* **Passage provided**:

----------

How fast food became the new Supreme
Over the last month, millions have people have stood in line at Popeyes restaurants across the country. At one restaurant in Houston, guns were brandished. Chicken sandwiches have been spotted on eBay, being sold for hundreds of thousands of dollars — ditto Facebook’s marketplace. Waits for a meal that usually took about five minutes were inching closer to an hour, if not more.
Fast food restaurants have caught on to drops.
In the last month alone, millions of people have flocked to establishments like Popeyes and Chick-Fil-A because they saw on social media that they should eat a chicken sandwich. As a result, Twitter and Instagram feeds were ablaze — a Popeyes tweet about the sandwich alone received nearly 90,000 retweets — and the food brands received an estimated $23 million millions of dollars worth of free advertising.

----------

* **Stored data**:

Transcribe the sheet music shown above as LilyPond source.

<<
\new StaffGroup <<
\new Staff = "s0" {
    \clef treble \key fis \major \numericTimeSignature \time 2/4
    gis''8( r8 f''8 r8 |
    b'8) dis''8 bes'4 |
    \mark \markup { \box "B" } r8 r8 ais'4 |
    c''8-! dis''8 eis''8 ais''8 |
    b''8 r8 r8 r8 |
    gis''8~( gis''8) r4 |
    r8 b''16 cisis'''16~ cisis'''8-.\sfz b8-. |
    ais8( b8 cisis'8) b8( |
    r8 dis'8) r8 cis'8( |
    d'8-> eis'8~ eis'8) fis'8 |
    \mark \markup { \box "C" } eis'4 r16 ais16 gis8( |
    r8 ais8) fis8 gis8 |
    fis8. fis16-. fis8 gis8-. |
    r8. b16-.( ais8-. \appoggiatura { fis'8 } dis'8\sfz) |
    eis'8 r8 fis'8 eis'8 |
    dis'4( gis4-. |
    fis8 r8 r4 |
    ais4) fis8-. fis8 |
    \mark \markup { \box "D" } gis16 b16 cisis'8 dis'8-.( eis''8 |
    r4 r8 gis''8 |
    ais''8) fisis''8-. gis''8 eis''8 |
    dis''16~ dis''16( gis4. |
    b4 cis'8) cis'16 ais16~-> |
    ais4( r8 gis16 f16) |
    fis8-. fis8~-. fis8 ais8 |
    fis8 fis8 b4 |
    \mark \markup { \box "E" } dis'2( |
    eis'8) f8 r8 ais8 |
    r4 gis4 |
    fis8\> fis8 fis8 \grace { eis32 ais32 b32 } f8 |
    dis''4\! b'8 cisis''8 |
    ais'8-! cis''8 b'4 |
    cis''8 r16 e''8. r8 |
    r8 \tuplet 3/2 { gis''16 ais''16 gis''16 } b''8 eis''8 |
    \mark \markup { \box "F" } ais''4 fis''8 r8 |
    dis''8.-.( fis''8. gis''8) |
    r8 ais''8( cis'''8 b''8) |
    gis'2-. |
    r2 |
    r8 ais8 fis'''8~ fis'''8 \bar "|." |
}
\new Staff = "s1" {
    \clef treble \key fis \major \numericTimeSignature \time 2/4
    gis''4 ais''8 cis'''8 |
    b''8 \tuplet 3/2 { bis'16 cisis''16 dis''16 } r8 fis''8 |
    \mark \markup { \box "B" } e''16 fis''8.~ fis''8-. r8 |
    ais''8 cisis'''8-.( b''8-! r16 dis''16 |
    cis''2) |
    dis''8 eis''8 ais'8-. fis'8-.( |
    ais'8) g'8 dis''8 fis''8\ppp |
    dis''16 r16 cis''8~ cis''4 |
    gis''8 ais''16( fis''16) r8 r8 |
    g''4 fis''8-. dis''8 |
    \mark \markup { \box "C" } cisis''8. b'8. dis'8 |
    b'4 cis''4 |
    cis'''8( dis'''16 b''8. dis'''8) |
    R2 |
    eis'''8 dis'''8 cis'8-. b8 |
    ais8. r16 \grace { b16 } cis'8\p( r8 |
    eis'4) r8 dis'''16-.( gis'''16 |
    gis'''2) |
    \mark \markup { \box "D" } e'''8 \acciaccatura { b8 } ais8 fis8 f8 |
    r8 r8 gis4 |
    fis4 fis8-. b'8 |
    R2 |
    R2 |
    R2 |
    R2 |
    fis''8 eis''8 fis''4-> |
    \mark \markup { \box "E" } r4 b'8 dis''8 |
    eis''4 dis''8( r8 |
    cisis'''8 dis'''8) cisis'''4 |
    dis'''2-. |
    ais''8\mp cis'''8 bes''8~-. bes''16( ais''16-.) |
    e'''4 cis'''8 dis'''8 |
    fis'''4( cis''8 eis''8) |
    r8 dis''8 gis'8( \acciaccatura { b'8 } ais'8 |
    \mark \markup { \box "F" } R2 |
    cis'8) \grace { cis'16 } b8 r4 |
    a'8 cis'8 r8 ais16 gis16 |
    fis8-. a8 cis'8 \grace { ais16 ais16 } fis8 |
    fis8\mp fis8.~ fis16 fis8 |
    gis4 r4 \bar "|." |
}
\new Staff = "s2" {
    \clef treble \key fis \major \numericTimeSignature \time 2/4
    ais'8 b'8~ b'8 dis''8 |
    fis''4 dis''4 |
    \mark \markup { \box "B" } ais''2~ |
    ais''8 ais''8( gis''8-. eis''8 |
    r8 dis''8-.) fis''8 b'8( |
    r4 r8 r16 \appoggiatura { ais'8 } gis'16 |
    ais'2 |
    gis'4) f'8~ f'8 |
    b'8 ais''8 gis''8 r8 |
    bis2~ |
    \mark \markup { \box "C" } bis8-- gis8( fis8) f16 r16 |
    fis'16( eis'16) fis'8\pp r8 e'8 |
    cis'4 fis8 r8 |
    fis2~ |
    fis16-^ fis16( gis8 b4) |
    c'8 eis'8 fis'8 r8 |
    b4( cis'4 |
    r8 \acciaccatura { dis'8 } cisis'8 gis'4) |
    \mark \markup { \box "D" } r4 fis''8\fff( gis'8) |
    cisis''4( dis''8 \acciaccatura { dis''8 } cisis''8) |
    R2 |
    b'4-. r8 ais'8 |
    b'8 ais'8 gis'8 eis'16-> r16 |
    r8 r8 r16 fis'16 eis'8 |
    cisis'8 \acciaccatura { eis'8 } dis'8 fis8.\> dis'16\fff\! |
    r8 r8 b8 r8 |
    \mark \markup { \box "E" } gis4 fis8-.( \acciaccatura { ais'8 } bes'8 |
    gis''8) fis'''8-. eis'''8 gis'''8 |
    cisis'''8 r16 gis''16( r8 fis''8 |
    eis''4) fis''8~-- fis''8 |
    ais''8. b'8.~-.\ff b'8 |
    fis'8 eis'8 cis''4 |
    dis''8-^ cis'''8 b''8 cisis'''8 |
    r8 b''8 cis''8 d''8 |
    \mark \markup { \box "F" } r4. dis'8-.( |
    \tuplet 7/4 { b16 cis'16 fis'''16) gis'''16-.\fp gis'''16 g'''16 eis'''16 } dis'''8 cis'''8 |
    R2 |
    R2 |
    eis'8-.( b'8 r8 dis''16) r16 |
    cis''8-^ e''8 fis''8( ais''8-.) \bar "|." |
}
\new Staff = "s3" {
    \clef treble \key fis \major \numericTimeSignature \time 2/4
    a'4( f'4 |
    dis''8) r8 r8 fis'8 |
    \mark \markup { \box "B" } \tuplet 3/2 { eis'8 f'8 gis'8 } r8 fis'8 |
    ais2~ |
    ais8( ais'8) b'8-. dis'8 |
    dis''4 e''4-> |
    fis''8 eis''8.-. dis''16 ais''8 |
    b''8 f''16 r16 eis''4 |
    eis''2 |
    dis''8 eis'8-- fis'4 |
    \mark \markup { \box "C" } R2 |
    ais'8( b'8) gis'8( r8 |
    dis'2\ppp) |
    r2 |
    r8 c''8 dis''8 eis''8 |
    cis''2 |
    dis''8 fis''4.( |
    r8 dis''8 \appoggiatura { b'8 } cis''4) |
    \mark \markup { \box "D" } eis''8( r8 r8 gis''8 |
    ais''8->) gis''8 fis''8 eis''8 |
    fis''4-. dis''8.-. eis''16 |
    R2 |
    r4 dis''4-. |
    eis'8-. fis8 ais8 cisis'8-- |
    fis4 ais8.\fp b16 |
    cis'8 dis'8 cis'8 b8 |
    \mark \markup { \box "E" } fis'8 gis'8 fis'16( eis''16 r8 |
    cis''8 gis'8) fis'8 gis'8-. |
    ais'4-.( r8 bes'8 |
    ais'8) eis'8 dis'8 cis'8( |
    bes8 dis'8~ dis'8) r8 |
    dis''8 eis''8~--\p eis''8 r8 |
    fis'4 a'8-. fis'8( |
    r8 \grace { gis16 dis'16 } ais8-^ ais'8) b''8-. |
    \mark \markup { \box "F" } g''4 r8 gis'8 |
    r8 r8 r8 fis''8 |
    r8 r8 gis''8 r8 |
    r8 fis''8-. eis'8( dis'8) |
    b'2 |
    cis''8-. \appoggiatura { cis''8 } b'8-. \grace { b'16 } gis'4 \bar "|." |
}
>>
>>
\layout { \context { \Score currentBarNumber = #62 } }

----------

* **Problem set**:
A - According to the fast food article, in which city were guns brandished at a Popeyes restaurant?
B - Continue the fast food article from the point where it stops.
The listing plays no part in the work here.

* **Task-by-task outputs**:
A - Houston

B -
Product launches are nothing new, neither are marketing ploys. But this mix of the two has become more and more a mainstay in the fast food branding world. Instead of buying a bunch of ad space, pushing a new product to every location and telegraphing the message nationwide, these establishments are trying to harness the dual power of the internet and word of mouth. By trying use a scheme that piggybacks off of chicer fashion brands — a “drop” is essentially a limited amount of supply being released quickly in select locations — these fast food companies accessing a new sort of cultural cachet.
Shake Shack, for example, has dropped new products like special shakes and a chicken sandwich in select markets. Dos Toros too used the drop model to launch its new app, offering free burritos to its first users. In the U.K., the bakery chain Greggs dropped a vegan sausage roll in select locations, which led to nationwide fervor (the rolls are now available at all locations).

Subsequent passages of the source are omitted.